EM QUE CONSISTE – Reescreva o texto sobre as Forças Armadas desde "Os chefes militares" até "ou menos bem.", inclusive, trocando "chefes militares" por "comandantes militares".

TEXTO FORNECIDO –
----
FORÇAS ARMADAS (FA), em Portugal,
a QUE ESTADO VÃO CHEGANDO ??
Nomeadamente nos últimos 30 anos, pelo que se foi sabendo por aí, no passado glorioso dos governos de virar páginas uns quantos pensaram em dizer a jovens para passar umas noites em quartéis.
Houve uma "interessante" criatura que afirmou ter de haver mais mulheres em postos superiores para diminuir a incompetência.
Outros, superintendiam aparentemente em NADA.
Outros e outras ainda arranjaram forças para mais e variadas e rebuscadas retóricas.
Entretanto, nas FA as coisas são o que são, as realidades não se podem esconder. Não há pés destapados porque as mantas são curtas; há uma realidade que Sea aproxima do - ter quase apenas o ventre tapado!
Os chefes militares durante esses anos foram afirmando a suas angústias mas também satisfeitos em fazer sempre todas as missões e até mais com menos recursos.
Desde Dezembro passado foi-se ouvindo de alguns chefes militares que, por exemplo, a questão do pessoal (a falta dele) está num patamar insuportável, não é possível continuar assim.
Claro que esta palavras são minhas, mas creio que estou a interpretar os senhores mais ou menos bem.
O chefe da Força Aérea insiste nos aviões americanos F-35, creio que é esta a sigla dos brinquedos desejados.
O chefe da Marinha insistiu (eu que nada percebo destas coisas tenho a sensação de ser adequado) por exemplo no tema submarinos, como creio que, se percebi bem, em mais navios do tipo dos actuais NPO (patrulhes oceânicos) e referiu a questão dos recursos humanos numas perspectivas que me pareceram sensatas.
Agora, este governo pediu a Bruxelas que as despesas com a defesa não contem para as "contas certas e défice".
Isto referido, que sensação tenho, o que penso que vai na realidade acontecer?
Atrever-me-ei a afirmar o seguinte:
1º - Vão tratar de comprar mais aviões Falcon para as deslocações a que hoje em dia a UE obriga constantemente: creio que muitas podiam ser substituídas com o recurso á tecnologia actual, conversas à distância, em que todos se ouvem e falam, dispensando-se o sistema actual e as inerentes brutais despesas,
2º - No Exército, se calhar ainda há sonhos de esquadrões de blindados,
3º - Na Força Aérea querem certamente vários F-35,
4º - Na Marinha gostarão de ter, JUSTAMENTE, os navios adequados à dimensão oceânica sob jurisdição nacional, adequados às responsabilidades militares e de serviço público que essa dimensão implica e obriga,
5º - Mas, sobretudo, com estes senhores do PSD e similares e pior ainda com socialistas formalmente a governar, o que vai acontecer é basicamente a continuação do "status quo" que grassa há décadas, o de não se definir de uma vez por todas, que FA Portugal deve ter, tendo presente:
a. a dimensão oceânica sob nossa jurisdição,
b. as missões de soberania que isso impõe,
c. as inerentes missões militares de defesa do território,
d. e as missões decorrentes da nossa integração na UE , na ONU e na NATO.
Quanto faltará para, por exemplo, os marujos terem de comprar a "roupita" com os tostões do seu bolso?
----
MATERIAL FORNECIDO –
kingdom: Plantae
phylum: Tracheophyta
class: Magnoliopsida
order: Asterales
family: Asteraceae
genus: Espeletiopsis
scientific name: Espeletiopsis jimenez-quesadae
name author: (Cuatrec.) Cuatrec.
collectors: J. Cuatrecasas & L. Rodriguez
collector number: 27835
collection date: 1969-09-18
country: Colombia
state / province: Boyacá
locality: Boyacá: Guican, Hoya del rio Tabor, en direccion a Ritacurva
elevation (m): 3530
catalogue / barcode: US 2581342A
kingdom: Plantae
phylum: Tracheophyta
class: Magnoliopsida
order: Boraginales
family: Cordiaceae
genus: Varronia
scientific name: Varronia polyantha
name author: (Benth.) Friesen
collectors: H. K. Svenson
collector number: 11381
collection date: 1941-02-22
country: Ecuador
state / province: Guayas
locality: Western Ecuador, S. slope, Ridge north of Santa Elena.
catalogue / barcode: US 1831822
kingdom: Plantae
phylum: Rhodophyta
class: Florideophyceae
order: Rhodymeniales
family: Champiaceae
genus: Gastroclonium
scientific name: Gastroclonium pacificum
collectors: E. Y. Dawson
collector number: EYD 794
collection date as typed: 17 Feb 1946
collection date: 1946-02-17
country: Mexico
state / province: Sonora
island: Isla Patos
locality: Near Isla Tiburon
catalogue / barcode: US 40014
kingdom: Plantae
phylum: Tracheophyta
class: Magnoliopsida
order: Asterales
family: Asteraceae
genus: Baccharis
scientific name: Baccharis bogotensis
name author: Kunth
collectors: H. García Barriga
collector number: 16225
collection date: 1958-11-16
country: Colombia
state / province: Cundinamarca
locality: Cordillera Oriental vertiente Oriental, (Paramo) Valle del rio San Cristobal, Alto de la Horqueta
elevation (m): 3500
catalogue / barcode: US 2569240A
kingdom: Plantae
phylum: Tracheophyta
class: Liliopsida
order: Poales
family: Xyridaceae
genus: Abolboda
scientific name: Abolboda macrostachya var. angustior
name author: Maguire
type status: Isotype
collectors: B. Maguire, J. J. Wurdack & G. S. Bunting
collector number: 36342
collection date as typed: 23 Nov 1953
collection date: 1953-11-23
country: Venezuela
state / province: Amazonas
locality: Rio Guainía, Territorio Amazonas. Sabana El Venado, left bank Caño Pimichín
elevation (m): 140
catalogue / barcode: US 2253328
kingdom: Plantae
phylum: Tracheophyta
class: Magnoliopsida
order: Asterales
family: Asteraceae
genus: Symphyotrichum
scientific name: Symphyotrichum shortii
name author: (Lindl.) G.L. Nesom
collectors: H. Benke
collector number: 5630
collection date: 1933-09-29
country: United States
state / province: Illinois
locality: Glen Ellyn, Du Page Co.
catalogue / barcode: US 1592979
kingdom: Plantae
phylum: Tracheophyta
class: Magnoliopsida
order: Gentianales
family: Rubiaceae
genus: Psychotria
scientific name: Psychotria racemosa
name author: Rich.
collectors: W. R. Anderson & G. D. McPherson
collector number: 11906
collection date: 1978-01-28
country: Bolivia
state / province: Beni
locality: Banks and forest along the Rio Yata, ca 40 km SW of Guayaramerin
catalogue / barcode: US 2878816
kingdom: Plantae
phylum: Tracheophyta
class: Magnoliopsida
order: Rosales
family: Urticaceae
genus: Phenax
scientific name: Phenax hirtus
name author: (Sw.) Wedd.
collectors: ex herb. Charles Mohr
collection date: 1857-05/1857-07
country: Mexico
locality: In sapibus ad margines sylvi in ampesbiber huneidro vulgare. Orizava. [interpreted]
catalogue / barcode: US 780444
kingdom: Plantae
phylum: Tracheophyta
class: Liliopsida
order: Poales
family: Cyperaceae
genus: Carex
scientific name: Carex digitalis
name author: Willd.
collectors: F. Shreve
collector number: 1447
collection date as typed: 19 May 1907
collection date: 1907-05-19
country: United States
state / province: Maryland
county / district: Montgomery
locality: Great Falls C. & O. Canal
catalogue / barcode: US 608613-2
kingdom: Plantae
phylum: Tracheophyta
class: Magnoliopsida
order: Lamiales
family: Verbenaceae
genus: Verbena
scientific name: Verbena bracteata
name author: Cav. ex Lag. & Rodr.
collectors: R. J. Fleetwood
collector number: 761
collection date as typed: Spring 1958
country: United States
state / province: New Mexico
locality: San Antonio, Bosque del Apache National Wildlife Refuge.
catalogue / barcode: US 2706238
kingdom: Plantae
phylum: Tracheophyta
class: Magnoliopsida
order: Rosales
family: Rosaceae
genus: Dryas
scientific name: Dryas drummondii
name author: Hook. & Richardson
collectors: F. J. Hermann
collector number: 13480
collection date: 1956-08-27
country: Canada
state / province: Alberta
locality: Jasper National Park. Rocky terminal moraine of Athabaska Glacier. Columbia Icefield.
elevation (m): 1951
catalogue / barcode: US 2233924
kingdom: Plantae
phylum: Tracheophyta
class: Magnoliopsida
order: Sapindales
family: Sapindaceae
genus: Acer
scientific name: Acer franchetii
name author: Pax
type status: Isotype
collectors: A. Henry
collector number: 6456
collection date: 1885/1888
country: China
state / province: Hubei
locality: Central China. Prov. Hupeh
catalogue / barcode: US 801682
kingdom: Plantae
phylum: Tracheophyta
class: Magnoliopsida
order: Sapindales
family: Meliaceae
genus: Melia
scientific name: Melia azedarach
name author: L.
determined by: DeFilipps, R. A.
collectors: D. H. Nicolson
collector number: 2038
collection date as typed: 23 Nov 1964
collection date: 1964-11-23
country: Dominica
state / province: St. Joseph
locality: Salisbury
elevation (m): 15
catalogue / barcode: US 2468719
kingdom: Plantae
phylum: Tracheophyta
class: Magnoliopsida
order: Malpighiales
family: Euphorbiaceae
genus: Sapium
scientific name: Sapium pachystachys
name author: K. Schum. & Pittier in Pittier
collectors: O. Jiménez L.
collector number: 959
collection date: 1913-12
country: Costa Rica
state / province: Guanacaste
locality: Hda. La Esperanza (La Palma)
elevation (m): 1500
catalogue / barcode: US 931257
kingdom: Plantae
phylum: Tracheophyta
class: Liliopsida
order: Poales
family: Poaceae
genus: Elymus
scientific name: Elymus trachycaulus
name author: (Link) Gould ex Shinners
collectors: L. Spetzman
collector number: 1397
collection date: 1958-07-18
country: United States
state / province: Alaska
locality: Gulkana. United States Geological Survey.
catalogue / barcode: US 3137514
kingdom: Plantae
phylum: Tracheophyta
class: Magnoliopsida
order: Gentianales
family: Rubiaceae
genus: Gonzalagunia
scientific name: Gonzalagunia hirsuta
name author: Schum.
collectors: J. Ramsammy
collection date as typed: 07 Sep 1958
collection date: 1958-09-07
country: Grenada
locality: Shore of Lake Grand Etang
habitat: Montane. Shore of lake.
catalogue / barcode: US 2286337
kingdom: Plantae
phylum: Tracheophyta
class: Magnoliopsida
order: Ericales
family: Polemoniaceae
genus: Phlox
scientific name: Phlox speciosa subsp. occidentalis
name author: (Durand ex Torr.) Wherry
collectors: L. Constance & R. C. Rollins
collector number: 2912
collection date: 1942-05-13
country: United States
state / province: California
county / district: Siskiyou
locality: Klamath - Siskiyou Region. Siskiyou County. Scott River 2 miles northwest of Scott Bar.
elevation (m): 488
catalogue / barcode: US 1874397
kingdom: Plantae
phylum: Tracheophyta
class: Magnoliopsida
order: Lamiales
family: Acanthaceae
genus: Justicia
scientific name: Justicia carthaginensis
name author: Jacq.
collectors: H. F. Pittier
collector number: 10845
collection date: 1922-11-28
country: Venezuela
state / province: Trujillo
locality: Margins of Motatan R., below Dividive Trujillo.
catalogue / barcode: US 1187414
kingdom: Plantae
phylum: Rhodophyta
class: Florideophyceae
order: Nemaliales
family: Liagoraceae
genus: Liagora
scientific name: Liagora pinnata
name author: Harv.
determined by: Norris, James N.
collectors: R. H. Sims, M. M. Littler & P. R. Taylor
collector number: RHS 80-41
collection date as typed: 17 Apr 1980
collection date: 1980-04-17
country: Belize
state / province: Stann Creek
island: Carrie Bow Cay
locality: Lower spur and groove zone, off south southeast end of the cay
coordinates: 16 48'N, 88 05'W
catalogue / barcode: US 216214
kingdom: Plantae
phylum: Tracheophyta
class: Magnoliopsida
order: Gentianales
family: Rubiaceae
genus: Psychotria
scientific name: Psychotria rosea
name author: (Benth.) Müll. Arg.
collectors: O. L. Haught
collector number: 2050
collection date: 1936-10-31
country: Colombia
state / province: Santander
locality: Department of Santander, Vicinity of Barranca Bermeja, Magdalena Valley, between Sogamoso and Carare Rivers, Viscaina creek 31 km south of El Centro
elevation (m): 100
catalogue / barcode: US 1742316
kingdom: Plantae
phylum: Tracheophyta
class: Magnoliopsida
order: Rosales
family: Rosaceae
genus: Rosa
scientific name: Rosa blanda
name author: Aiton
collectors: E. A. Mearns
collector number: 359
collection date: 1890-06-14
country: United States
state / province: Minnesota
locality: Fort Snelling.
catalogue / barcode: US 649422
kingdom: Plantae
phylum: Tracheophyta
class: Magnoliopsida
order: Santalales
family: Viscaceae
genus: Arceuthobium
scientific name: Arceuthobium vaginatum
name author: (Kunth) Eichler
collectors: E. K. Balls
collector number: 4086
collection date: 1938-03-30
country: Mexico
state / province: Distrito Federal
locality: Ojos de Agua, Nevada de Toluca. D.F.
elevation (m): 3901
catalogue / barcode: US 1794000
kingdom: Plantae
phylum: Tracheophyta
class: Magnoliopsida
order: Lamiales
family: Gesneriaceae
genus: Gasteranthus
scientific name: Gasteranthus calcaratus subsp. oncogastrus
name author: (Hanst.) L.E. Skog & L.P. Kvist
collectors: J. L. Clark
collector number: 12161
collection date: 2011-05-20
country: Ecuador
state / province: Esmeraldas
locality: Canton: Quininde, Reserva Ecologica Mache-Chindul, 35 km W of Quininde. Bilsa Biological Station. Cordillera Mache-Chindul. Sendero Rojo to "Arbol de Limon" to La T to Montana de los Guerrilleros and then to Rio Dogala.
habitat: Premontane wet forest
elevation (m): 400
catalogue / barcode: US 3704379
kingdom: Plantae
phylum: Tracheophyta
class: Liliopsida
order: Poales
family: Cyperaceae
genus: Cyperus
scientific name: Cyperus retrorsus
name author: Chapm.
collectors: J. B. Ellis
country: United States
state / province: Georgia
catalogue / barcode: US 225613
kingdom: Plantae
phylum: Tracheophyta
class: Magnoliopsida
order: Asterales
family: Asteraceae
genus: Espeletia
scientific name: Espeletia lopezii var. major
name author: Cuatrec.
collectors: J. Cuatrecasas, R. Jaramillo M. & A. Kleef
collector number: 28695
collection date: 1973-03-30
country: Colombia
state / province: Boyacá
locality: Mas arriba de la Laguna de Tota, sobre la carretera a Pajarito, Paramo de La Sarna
----
SOLUÇÃO REDIGIDA –
Os comandantes militares durante esses anos foram afirmando a suas angústias mas também satisfeitos em fazer sempre todas as missões e até mais com menos recursos.
Desde Dezembro passado foi-se ouvindo de alguns comandantes militares que, por exemplo, a questão do pessoal (a falta dele) está num patamar insuportável, não é possível continuar assim.
Claro que esta palavras são minhas, mas creio que estou a interpretar os senhores mais ou menos bem.